STUDY QUESTIONS
1. List every field of engineering named in the post on ship propeller design.
2. According to the post on ship propeller design, how long has the person who sent the email been writing his final assignment?

READING PASSAGE
- Opening Delimiter -
Sunday, February 28, 2010

How to design ship propeller

Last week someone sent me an email requesting help on how to design a ship propeller. He has been writing his final assignment for an undergraduate program for 5 years. He still cannot finish it just because he does not have literature or textbooks about propeller design. Well, propeller design is not a subject that all naval architects studied when they were taking an undergraduate program. Yes, they study resistance and propulsion of ships but going deeper into the subject or the design of marine screw propeller is not always the choice that every naval architect will do. The science of propeller design, actually lies between two fields of co-related engineering which are naval architecture and marine engineering. And  the guy who asked for help is not studying any of them. He studies mechanical engineering. I think that's the reason why he finds that propeller design is very complicated. It is difficult even for naval architects and marine engineers, so it is not surprising to see how difficult it will be for someone who does not study ship propulsion and tries to design a propeller.
- Closing Delimiter -
PROVIDED MATERIAL
- Opening Delimiter -
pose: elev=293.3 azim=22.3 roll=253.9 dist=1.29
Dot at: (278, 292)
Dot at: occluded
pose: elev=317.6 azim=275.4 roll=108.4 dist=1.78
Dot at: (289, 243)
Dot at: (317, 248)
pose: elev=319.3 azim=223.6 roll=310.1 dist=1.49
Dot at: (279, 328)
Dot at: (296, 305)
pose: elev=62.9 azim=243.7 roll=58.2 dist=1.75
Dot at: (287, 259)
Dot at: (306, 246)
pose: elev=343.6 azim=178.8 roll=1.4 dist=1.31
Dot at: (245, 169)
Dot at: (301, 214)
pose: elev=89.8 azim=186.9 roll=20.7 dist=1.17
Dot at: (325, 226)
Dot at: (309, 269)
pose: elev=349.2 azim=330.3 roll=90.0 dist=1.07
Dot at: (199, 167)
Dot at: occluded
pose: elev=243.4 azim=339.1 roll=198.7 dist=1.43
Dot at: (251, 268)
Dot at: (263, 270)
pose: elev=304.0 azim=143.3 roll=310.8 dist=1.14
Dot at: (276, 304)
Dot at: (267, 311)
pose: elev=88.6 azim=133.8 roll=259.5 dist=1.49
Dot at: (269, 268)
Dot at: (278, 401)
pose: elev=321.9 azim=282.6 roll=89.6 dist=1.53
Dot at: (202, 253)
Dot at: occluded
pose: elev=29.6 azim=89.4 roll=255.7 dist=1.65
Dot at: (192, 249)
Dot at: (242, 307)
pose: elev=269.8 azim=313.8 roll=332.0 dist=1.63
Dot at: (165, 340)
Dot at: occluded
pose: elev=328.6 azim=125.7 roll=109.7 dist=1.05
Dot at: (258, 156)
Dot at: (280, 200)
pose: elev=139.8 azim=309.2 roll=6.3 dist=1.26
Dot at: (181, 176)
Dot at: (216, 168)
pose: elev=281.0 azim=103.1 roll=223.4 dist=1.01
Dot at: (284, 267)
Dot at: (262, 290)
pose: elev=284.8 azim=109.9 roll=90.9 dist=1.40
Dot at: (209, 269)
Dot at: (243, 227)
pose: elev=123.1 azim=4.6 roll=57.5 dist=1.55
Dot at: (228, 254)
- Closing Delimiter -
SOLUTIONS TO THE EXERCISE
1. Naval architecture, marine engineering, mechanical engineering

2. 5 years